* [DOCUMENT SECTION]
-.-.-

A quote often quoted, by Robin, and others, and perhaps a fitting reminder on this day of tribute and remembrance. My plans to note the day today were meant to be grand, and yet I sit at home in reflection rather than traipsing across the Khumbu Valley paying homage in the Climbers’ Memorial. At this point I want to give a huge shout out to Jemma and Rich, great friends of Robin and I, who have made an epic tribute to Robin this past weekend. Both have "Everest-ed" in their households by climbing the height of Everest on the stairs. They have also been raising funds for charity during their feat. The links to their donation pages are below. Check them out! I'm super proud of both of them for creating and completing this challenge.
Instead I’ve chosen to share my reflections with you in this published way.
The quote “the best laid plans” are in reference to the poem “To a Mouse” from the poet, Robert Burns. Here is the quote in English translation from the original Scottish version.
“The best-laid schemes of mice and men
Go often askew,
And leave us nothing but grief and pain,
For promised joy!”
Robert Burns, 1785
How fitting in tribute by adding the next two lines for consideration. With all the best intentions set out, many of us have been left with grief and pain, continuously flowing and ebbing, and eventually fading over the months. For some, it is likely that this grief and pain will never fully dissolve. For others, our lives rebuild, old relationships are strengthened and new and fulfilling relationships are formed. Relationships with memories. Relationships with others. All built on our experience of loss. All built on our experience with you, Robin.

-.-.-

* [SUPPLIED INFORMATION]
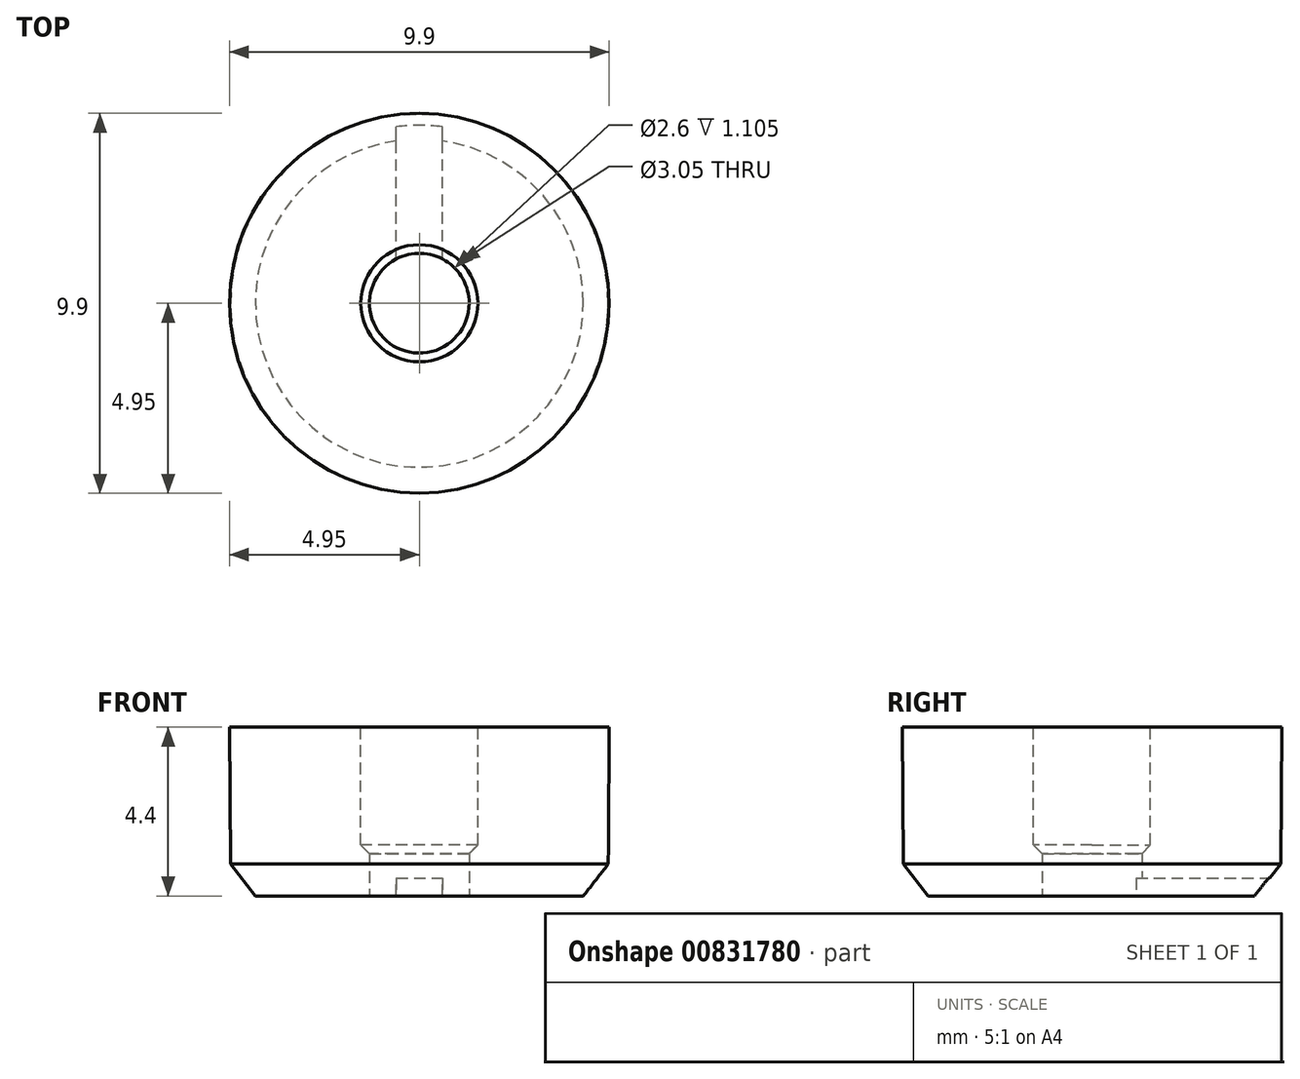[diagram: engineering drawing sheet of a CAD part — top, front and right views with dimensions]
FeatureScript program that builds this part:
annotation { "Feature Type Name" : "Feature", "Feature Type Description" : "" }
export const myFeature = defineFeature(function(context is Context, id is Id, definition is map)
    precondition{}
    {
        {
            var Q0;
            Q0=qCreatedBy(makeId("Top.planeOp"),FACE);
            var sketch = newSketch(context, id + "F0", { "sketchPlane" : qUnion([Q0])});
            skCircle(sketch, "E0", {"center": v(0, 0) * mm, "radius": 4.28 * mm});
            skSolve(sketch);
        }
        {
            var Q0;
            Q0=qCreatedBy(makeId("Top.planeOp"),FACE);
            cPlane(context, id + "F1", {"entities" : qUnion([Q0]), "cplaneType" : CPlaneType.OFFSET, "offset" : 0.83 * mm, "width" : 150 * mm, "height" : 150 * mm});
        }
        {
            var Q0;
            Q0=qCreatedBy(id+"F1.planeOp",FACE);
            var sketch = newSketch(context, id + "F2", { "sketchPlane" : qUnion([Q0])});
            skCircle(sketch, "E1", {"center": v(0, 0) * mm, "radius": 4.92 * mm});
            skSolve(sketch);
        }
        {
            var Q0;
            Q0=qCreatedBy(makeId("Top.planeOp"),FACE);
            cPlane(context, id + "F3", {"entities" : qUnion([Q0]), "cplaneType" : CPlaneType.OFFSET, "offset" : 4.4 * mm, "width" : 150 * mm, "height" : 150 * mm});
        }
        {
            var Q0;
            Q0=qCreatedBy(id+"F3.planeOp",FACE);
            var sketch = newSketch(context, id + "F4", { "sketchPlane" : qUnion([Q0])});
            skCircle(sketch, "E2", {"center": v(0, 0) * mm, "radius": 4.95 * mm});
            skSolve(sketch);
        }
        {
            var Q0;
            Q0=qCreatedBy(makeId("Front.planeOp"),FACE);
            var sketch = newSketch(context, id + "F5", { "sketchPlane" : qUnion([Q0])});
            skLineSegment(sketch, "E3", {"start": v(4.28, 0) * mm, "end": v(4.92, 0.83) * mm});
            skLineSegment(sketch, "E4", {"start": v(4.95, 4.4) * mm, "end": v(4.92, 0.83) * mm});
            skPoint(sketch, "E5.0.start.orphan", {"position": v(-4.95, 4.4) * mm});
            skPoint(sketch, "E6.0.start.orphan", {"position": v(-4.92, 0.83) * mm});
            skPoint(sketch, "E7.0.start.orphan", {"position": v(-4.28, 0) * mm});
            skSolve(sketch);
        }
        {
            var Q0;
            Q0 = qSketchRegion(id + "F0", true);
            var Q1;
            Q1 = qSketchRegion(id + "F2", true);
            loft(context, id + "F6", {"sheetProfilesArray" : [{ "sheetProfileEntities" : qUnion([Q0]) }, { "sheetProfileEntities" : qUnion([Q1]) }]});
        }
        {
            var Q1;
            Q1 = qSketchRegion(id + "F2", true);
            var Q2;
            Q2 = qSketchRegion(id + "F4", true);
            loft(context, id + "F7", {"operationType" : NewBodyOperationType.ADD, "sheetProfilesArray" : [{ "sheetProfileEntities" : qUnion([Q1]) }, { "sheetProfileEntities" : qUnion([Q2]) }]});
        }
        {
            var Q0;
            Q0=makeQuery(id+"F7.opLoft","CAP_FACE",FACE,{"disambiguationData":[OSD([makeQuery(id+"F4.imprint","IMPRINT",FACE,{"disambiguationData":[TD([[makeQuery(id+"F4.imprint","IMPRINT",EDGE,{"derivedFrom":sQuery(id+"F4.wireOp",EDGE,"E2")}),1.0]])]})])],"isStart":true});
            var sketch = newSketch(context, id + "F8", { "sketchPlane" : qUnion([Q0])});
            skCircle(sketch, "E8", {"center": v(0, 0) * mm, "radius": 1.53 * mm});
            skSolve(sketch);
        }
        {
            var Q0;
            Q0 = qSketchRegion(id + "F8", true);
            var Q1;
            Q1=sQuery(id+"F5.wireOp",VERTEX,"E6.0.start.orphan");
            extrude(context, id + "F9", {"entities" : qUnion([Q0]), "operationType" : NewBodyOperationType.REMOVE, "endBound" : BoundingType.UP_TO_VERTEX, "oppositeDirection" : true, "depth" : 25 * mm, "endBoundEntityVertex" : qUnion([Q1]), "offsetDistance" : 25 * mm});
        }
        {
            var Q0;
            Q0=makeQuery(id+"F6.opLoft","CAP_FACE",FACE,{"disambiguationData":[OSD([makeQuery(id+"F0.imprint","IMPRINT",FACE,{"disambiguationData":[TD([[makeQuery(id+"F0.imprint","IMPRINT",EDGE,{"derivedFrom":sQuery(id+"F0.wireOp",EDGE,"E0")}),1.0]])]})])],"isStart":true});
            var sketch = newSketch(context, id + "F10", { "sketchPlane" : qUnion([Q0])});
            skCircle(sketch, "E9", {"center": v(0, 0) * mm, "radius": 1.3 * mm});
            skSolve(sketch);
        }
        {
            var Q0;
            Q0 = qSketchRegion(id + "F10", true);
            var Q1;
            Q1=makeQuery(id+"F9.boolean.opBoolean","COPY",FACE,{"derivedFrom":makeQuery(id+"F9.opExtrude","CAP_FACE",FACE,{"disambiguationData":[OSD([sQuery(id+"F8.wireOp",EDGE,"E8")])],"isStart":false})});
            extrude(context, id + "F11", {"entities" : qUnion([Q0]), "operationType" : NewBodyOperationType.REMOVE, "endBound" : BoundingType.UP_TO_SURFACE, "oppositeDirection" : true, "depth" : 25 * mm, "endBoundEntityFace" : qUnion([Q1]), "offsetDistance" : 25 * mm});
        }
        {
            var Q0;
            Q0=makeQuery(id+"F6.opLoft","CAP_FACE",FACE,{"disambiguationData":[OSD([makeQuery(id+"F0.imprint","IMPRINT",FACE,{"disambiguationData":[TD([[makeQuery(id+"F0.imprint","IMPRINT",EDGE,{"derivedFrom":sQuery(id+"F0.wireOp",EDGE,"E0")}),1.0]])]})])],"isStart":true});
            var sketch = newSketch(context, id + "F12", { "sketchPlane" : qUnion([Q0])});
            skLineSegment(sketch, "E10", {"start": v(0, -5) * mm, "end": v(0.6, -5) * mm});
            skLineSegment(sketch, "E11", {"start": v(0, 0) * mm, "end": v(-0.6, 0) * mm});
            skLineSegment(sketch, "E12.bottom", {"start": v(-0.6, 0) * mm, "end": v(0.6, 0) * mm});
            skLineSegment(sketch, "E12.top", {"start": v(-0.6, -5) * mm, "end": v(0.6, -5) * mm});
            skLineSegment(sketch, "E12.left", {"start": v(-0.6, 0) * mm, "end": v(-0.6, -5) * mm});
            skLineSegment(sketch, "E12.right", {"start": v(0.6, 0) * mm, "end": v(0.6, -5) * mm});
            skSolve(sketch);
        }
        {
            var Q0;
            Q0 = qSketchRegion(id + "F12", true);
            extrude(context, id + "F13", {"entities" : qUnion([Q0]), "operationType" : NewBodyOperationType.REMOVE, "oppositeDirection" : true, "depth" : 0.46 * mm, "offsetDistance" : 25 * mm});
        }
        {
            var Q0;
            Q0=makeQuery(id+"F9.boolean.opBoolean","COPY",EDGE,{"derivedFrom":makeQuery(id+"F9.opExtrude","CAP_EDGE",EDGE,{"disambiguationData":[OSD([sQuery(id+"F8.wireOp",EDGE,"E8")])],"isStart":false})});
            chamfer(context, id + "F14", {"entities" : qUnion([Q0]), "width" : 0.5 * mm, "tangentPropagation" : true});
        }
    });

-.-.-

* [WHAT YOU WILL DO]
1) Name every person the remembrance piece mentions by name.
2) In the remembrance piece, swap "stairs" for "steps" and write out the part that opens with the words containing "A quote often" and closes with "completing this challenge.".
3) Sum up the remembrance piece in two sentences.
Nothing in the listing is needed here.

* [THE ANSWERS]
1) Robin, Jemma, Rich, Robert Burns

2)
A quote often quoted, by Robin, and others, and perhaps a fitting reminder on this day of tribute and remembrance. My plans to note the day today were meant to be grand, and yet I sit at home in reflection rather than traipsing across the Khumbu Valley paying homage in the Climbers’ Memorial. At this point I want to give a huge shout out to Jemma and Rich, great friends of Robin and I, who have made an epic tribute to Robin this past weekend. Both have "Everest-ed" in their households by climbing the height of Everest on the steps. They have also been raising funds for charity during their feat. The links to their donation pages are below. Check them out! I'm super proud of both of them for creating and completing this challenge.

3) Instead of visiting the Climbers' Memorial in the Khumbu Valley on this day of tribute, the writer stays home to reflect and praises Jemma and Rich, who honored Robin by climbing the height of Everest on their stairs while raising funds for charity. Quoting Robert Burns's poem "To a Mouse" about the best-laid schemes going askew, the writer notes that many have been left with grief and pain, while for others lives rebuild and relationships form, all built on the experience with Robin.